To do - What's needed is the listing below, repeated word for word with no pictures.

Records to process -
════════════════
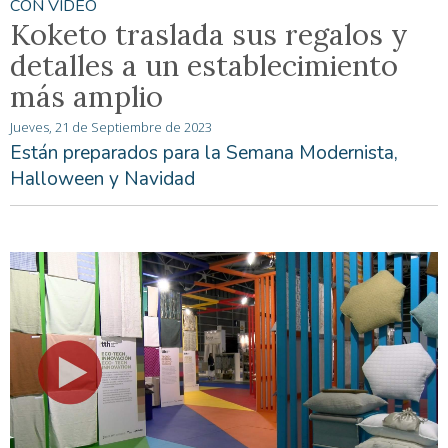
CON VÍDEO
Koketo traslada sus regalos y
detalles a un establecimiento
más amplio
Jueves, 21 de Septiembre de 2023
Están preparados para la Semana Modernista,
Halloween y Navidad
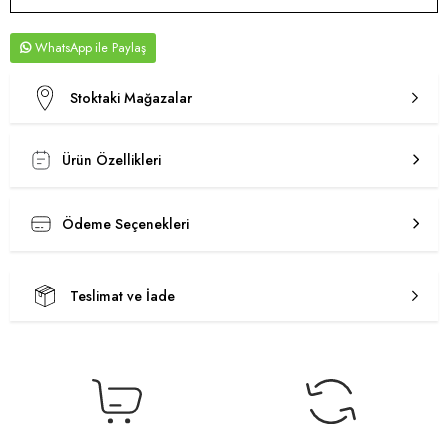
WhatsApp
Stoktaki Mağazalar
Ürün Özellikleri
Ödeme Seçenekleri
Teslimat ve İade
════════════════
Exercise solution -
CON VÍDEO
Koketo traslada sus regalos y
detalles a un establecimiento
más amplio
Jueves, 21 de Septiembre de 2023
Están preparados para la Semana Modernista,
Halloween y Navidad
WhatsApp
Stoktaki Mağazalar
Ürün Özellikleri
Ödeme Seçenekleri
Teslimat ve İade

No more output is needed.